╭─ The data
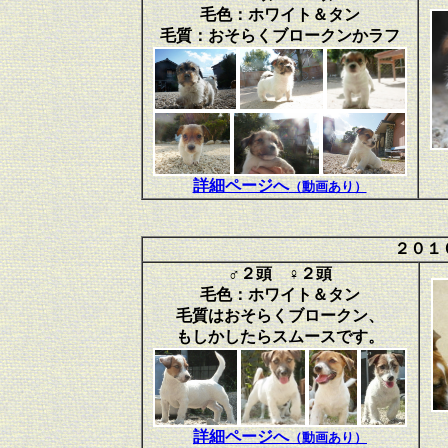
毛色：ホワイト＆タン
毛質：おそらくブロークンかラフ
詳細ページへ
（動画あり）
２０１
♂２頭 ♀２頭
毛色：ホワイト＆タン
毛質はおそらくブロークン、
もしかしたらスムースです。
詳細ページへ
（動画あり）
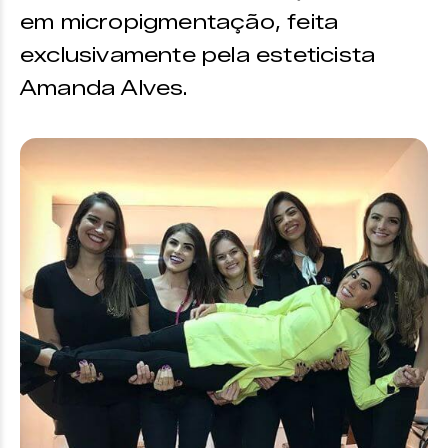
em micropigmentação, feita
exclusivamente pela esteticista
Amanda Alves.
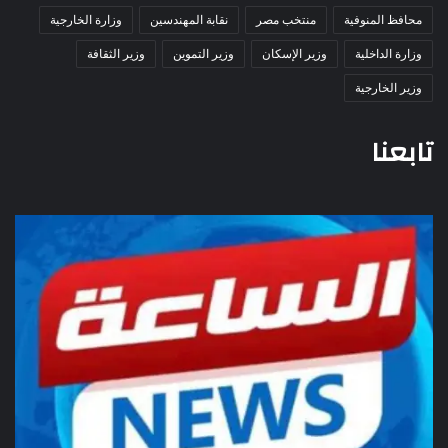
محافظ المنوفية
منتخب مصر
نقابة المهندسين
وزارة الخارجية
وزارة الداخلية
وزير الإسكان
وزير التموين
وزير الثقافة
وزير الخارجية
تابعنا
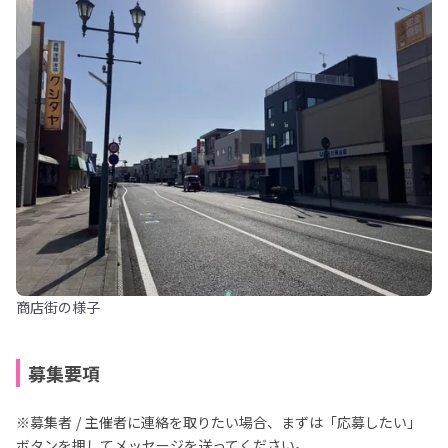
商店街の様子
募集要項
※募集者 / 主催者に連絡を取りたい場合、まずは「応募したい」
ボタンを押してメッセージを送ってください。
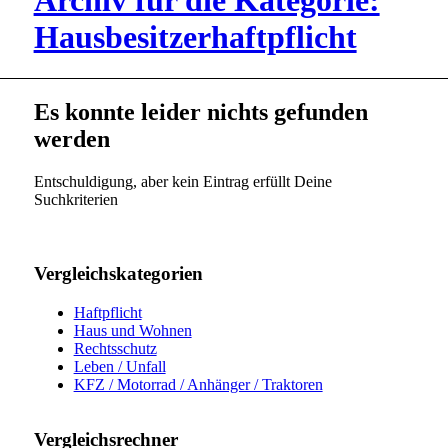
Archiv für die Kategorie:
Hausbesitzerhaftpflicht
Es konnte leider nichts gefunden
werden
Entschuldigung, aber kein Eintrag erfüllt Deine
Suchkriterien
Vergleichskategorien
Haftpflicht
Haus und Wohnen
Rechtsschutz
Leben / Unfall
KFZ / Motorrad / Anhänger / Traktoren
Vergleichsrechner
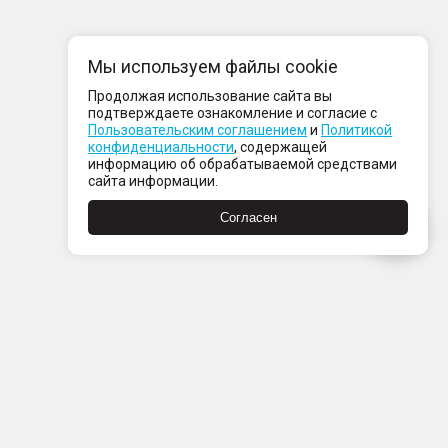
Мы используем файлы cookie
Продолжая использование сайта вы
подтверждаете ознакомление и согласие с
Пользовательским соглашением
и
Политикой
конфиденциальности
, содержащей
информацию об обрабатываемой средствами
сайта информации.
Согласен
Пн-Пт с 08:00 до 21:00
Сб-Вс с 09:00 до 21:00
+7 (812) 337 80 80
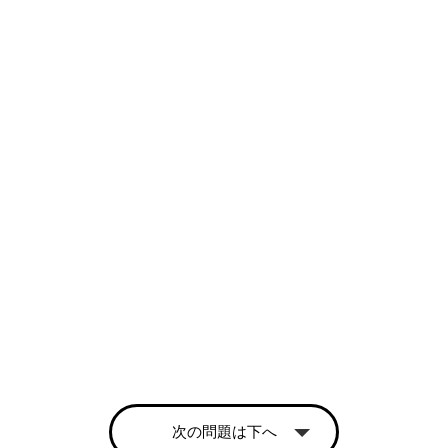
次の問題は下へ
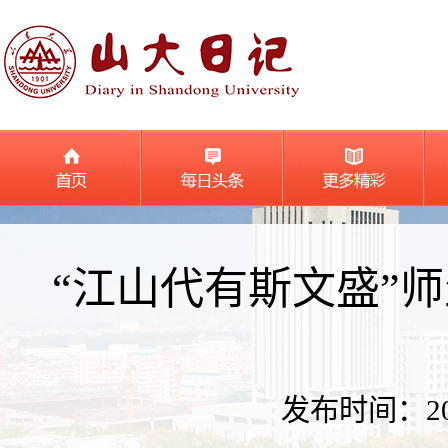
“江山代有斯文盛”
发布时间：2026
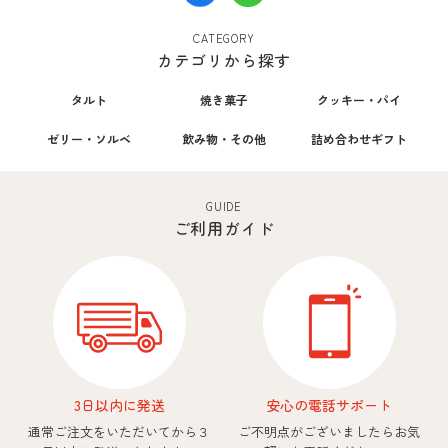
CATEGORY
カテゴリから探す
タルト
焼き菓子
クッキー・パイ
ゼリー・ソルベ
飲み物・その他
詰め合わせギフト
GUIDE
ご利用ガイド
3日以内に発送
安心の電話サポート
通常ご注文をいただいてから
３
ご不明点がございましたら
お気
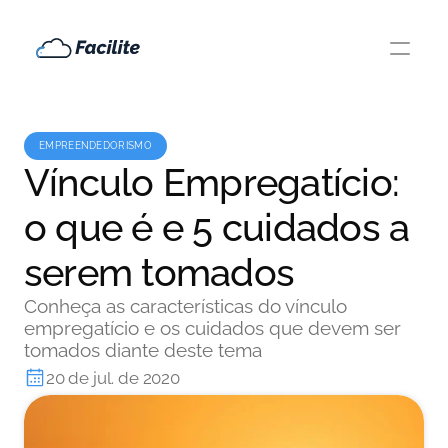
EMPREENDEDORISMO
Vínculo Empregatício:
o que é e 5 cuidados a
serem tomados
Conheça as características do vínculo
empregatício e os cuidados que devem ser
tomados diante deste tema
20 de jul. de 2020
╰─
* _Instructions for the task_
Rewrite the listing above, replacing every "詳細ページへ" with "詳細を見る" and keeping all other text unchanged. Omit the pictures from your answer.

* _Response box_
毛色：ホワイト＆タン
毛質：おそらくブロークンかラフ
詳細を見る
（動画あり）
２０１
♂２頭 ♀２頭
毛色：ホワイト＆タン
毛質はおそらくブロークン、
もしかしたらスムースです。
詳細を見る
（動画あり）
em micropigmentação, feita
exclusivamente pela esteticista
Amanda Alves.
محافظ المنوفية
منتخب مصر
نقابة المهندسين
وزارة الخارجية
وزارة الداخلية
وزير الإسكان
وزير التموين
وزير الثقافة
وزير الخارجية
تابعنا
商店街の様子
募集要項
※募集者 / 主催者に連絡を取りたい場合、まずは「応募したい」
ボタンを押してメッセージを送ってください。
Archiv für die Kategorie:
Hausbesitzerhaftpflicht
Es konnte leider nichts gefunden
werden
Entschuldigung, aber kein Eintrag erfüllt Deine
Suchkriterien
Vergleichskategorien
Haftpflicht
Haus und Wohnen
Rechtsschutz
Leben / Unfall
KFZ / Motorrad / Anhänger / Traktoren
Vergleichsrechner
Мы используем файлы cookie
Продолжая использование сайта вы
подтверждаете ознакомление и согласие с
Пользовательским соглашением
и
Политикой
конфиденциальности
, содержащей
информацию об обрабатываемой средствами
сайта информации.
Согласен
Пн-Пт с 08:00 до 21:00
Сб-Вс с 09:00 до 21:00
+7 (812) 337 80 80
次の問題は下へ
“江山代有斯文盛”
发布时间：2026
CATEGORY
カテゴリから探す
タルト
焼き菓子
クッキー・パイ
ゼリー・ソルベ
飲み物・その他
詰め合わせギフト
GUIDE
ご利用ガイド
3日以内に発送
安心の電話サポート
通常ご注文をいただいてから
３
ご不明点がございましたら
お気
EMPREENDEDORISMO
Vínculo Empregatício:
o que é e 5 cuidados a
serem tomados
Conheça as características do vínculo
empregatício e os cuidados que devem ser
tomados diante deste tema
20 de jul. de 2020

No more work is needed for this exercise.